**ИСХОДНЫЕ ДАННЫЕ**
---*---
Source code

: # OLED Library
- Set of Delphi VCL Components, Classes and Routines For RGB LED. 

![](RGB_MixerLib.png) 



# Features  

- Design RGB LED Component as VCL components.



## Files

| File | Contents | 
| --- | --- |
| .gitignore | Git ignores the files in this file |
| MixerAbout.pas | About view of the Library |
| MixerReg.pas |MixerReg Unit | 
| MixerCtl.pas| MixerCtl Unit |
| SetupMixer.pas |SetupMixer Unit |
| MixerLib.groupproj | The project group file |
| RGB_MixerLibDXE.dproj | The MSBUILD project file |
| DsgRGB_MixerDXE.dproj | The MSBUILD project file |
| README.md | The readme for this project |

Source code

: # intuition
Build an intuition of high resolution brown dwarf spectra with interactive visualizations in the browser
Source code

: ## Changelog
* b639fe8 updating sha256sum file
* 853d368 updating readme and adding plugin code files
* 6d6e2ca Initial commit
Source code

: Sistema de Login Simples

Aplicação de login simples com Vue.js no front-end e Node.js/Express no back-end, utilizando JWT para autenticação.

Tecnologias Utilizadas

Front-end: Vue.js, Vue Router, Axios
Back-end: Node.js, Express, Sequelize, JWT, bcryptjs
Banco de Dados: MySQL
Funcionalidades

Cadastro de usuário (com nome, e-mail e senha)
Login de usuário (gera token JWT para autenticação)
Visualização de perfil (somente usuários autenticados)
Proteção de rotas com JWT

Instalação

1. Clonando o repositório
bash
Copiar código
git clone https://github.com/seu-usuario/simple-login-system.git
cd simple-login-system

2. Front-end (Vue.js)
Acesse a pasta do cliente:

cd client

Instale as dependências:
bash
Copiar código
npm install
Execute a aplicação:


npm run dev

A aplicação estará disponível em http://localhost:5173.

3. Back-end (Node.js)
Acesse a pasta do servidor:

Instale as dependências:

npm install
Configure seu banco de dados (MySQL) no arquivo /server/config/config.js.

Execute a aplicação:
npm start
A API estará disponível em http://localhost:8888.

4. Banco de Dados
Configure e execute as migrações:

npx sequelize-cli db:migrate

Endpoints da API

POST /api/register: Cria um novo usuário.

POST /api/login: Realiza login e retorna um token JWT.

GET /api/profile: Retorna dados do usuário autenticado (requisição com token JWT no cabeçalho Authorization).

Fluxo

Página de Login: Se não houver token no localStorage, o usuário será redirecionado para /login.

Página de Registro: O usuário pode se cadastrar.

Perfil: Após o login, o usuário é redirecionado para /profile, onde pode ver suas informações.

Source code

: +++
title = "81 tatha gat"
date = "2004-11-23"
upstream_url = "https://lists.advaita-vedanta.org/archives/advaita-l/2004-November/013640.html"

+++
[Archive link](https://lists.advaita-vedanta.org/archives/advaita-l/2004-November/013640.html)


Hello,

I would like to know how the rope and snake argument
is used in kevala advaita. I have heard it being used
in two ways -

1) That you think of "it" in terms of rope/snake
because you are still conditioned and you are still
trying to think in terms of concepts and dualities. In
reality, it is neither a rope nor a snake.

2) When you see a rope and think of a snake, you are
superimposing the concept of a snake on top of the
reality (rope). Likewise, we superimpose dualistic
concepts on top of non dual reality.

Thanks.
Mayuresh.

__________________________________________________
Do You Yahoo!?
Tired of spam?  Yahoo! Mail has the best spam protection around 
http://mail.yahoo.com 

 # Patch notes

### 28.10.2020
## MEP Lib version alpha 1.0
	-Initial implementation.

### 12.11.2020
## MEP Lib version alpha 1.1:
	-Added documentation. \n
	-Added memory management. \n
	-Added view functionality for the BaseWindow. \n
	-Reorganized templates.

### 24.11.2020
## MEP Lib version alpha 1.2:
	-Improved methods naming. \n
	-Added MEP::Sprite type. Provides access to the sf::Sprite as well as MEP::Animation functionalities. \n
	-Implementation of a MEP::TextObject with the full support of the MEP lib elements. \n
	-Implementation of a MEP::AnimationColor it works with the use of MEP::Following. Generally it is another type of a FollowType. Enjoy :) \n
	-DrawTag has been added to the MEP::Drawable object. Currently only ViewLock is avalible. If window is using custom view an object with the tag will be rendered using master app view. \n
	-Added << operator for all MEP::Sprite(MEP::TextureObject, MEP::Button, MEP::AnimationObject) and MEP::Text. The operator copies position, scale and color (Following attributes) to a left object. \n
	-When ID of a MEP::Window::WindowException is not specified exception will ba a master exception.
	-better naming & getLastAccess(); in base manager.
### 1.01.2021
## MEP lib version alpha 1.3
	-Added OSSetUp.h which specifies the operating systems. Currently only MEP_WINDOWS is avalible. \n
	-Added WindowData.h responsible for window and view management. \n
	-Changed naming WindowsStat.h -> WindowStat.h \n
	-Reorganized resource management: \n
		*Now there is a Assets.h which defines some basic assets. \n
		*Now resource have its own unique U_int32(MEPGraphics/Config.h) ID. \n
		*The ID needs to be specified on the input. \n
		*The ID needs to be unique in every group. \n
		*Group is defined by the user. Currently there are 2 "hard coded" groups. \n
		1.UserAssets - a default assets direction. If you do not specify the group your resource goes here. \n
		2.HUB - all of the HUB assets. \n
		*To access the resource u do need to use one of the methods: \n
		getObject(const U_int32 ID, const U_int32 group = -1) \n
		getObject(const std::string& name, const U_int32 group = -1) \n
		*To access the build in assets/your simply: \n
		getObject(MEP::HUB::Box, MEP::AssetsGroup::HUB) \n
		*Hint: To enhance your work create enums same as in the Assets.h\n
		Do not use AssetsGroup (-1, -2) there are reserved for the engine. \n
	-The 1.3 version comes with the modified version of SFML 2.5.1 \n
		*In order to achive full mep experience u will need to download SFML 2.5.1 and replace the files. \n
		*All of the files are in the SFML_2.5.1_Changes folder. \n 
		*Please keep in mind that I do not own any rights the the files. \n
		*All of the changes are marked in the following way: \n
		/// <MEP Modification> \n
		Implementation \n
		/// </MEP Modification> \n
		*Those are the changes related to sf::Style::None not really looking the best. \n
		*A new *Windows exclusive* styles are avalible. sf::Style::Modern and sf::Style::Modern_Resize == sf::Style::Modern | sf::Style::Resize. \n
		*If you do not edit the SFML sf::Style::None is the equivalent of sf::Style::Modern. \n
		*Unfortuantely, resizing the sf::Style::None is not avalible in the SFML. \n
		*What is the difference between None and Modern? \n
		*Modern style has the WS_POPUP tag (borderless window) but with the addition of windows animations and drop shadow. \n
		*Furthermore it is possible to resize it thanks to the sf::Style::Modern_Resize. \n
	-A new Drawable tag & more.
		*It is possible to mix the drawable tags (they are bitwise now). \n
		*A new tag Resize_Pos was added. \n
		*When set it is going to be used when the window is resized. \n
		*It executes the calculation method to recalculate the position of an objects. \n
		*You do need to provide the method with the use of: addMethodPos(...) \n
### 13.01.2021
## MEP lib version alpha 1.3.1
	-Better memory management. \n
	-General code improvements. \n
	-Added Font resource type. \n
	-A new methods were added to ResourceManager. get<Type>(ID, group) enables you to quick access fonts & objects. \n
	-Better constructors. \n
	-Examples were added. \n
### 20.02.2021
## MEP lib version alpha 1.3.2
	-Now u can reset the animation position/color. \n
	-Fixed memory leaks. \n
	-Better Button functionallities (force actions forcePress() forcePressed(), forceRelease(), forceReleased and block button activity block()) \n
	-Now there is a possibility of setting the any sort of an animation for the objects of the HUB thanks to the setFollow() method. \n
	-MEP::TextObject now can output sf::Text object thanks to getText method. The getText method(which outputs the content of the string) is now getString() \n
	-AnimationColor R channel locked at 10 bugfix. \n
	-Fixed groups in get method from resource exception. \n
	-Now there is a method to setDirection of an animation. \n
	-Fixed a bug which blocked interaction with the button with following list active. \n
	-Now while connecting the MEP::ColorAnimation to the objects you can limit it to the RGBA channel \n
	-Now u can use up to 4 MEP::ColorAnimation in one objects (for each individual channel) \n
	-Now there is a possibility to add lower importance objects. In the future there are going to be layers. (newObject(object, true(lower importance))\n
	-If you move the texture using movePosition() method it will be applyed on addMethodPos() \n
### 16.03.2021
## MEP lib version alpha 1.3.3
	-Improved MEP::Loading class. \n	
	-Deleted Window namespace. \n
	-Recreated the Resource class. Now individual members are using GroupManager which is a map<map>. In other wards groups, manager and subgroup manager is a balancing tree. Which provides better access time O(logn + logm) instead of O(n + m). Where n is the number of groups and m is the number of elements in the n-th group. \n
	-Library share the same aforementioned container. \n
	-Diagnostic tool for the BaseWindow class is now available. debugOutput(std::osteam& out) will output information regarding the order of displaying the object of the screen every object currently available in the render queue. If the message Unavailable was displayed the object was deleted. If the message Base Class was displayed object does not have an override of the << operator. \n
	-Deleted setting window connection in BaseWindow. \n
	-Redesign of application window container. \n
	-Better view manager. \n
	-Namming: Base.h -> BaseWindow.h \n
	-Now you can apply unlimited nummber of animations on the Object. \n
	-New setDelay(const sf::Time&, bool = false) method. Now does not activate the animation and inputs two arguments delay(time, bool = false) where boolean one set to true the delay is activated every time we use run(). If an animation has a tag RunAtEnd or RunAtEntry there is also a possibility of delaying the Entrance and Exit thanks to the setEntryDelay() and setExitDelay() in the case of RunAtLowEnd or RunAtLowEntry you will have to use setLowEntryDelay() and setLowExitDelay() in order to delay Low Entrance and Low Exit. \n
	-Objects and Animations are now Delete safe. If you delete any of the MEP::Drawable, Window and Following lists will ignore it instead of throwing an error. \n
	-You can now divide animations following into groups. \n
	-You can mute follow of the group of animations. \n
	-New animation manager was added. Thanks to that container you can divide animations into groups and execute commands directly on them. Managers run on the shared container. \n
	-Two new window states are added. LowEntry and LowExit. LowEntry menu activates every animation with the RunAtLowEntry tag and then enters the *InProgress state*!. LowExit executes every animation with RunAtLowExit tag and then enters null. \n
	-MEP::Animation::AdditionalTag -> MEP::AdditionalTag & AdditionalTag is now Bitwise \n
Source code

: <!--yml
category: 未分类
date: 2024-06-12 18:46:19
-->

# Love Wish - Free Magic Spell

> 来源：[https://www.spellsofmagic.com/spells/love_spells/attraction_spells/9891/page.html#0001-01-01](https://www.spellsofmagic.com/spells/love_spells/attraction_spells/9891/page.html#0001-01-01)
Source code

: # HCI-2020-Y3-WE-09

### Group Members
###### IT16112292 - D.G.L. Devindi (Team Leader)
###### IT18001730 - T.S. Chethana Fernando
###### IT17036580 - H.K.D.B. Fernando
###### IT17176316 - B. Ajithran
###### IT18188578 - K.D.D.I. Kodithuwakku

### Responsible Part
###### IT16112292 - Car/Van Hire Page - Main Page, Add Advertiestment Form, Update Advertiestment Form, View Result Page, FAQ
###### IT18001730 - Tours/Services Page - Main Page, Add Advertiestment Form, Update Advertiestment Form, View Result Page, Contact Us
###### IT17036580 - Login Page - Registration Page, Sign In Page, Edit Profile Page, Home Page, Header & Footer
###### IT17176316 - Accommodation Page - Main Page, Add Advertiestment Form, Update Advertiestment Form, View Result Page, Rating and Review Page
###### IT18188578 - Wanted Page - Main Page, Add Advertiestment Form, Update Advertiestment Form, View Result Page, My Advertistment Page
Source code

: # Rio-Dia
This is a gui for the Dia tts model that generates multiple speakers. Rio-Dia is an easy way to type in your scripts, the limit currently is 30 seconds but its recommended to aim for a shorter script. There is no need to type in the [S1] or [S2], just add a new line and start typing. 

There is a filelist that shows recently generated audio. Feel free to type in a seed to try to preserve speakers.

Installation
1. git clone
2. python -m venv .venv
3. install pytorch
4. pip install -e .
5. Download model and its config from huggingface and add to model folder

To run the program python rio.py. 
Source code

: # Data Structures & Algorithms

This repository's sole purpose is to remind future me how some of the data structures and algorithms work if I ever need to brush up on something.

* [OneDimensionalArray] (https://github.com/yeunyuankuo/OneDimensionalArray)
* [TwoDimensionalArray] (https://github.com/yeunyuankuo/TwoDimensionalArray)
---*---
Продублируйте дословно строки записей выше, начиная со строки, где есть «To run the program python rio.py.», и заканчивая последней строкой записей, включая обе границы.

To run the program python rio.py. 
Source code

: # Data Structures & Algorithms

This repository's sole purpose is to remind future me how some of the data structures and algorithms work if I ever need to brush up on something.

* [OneDimensionalArray] (https://github.com/yeunyuankuo/OneDimensionalArray)
* [TwoDimensionalArray] (https://github.com/yeunyuankuo/TwoDimensionalArray)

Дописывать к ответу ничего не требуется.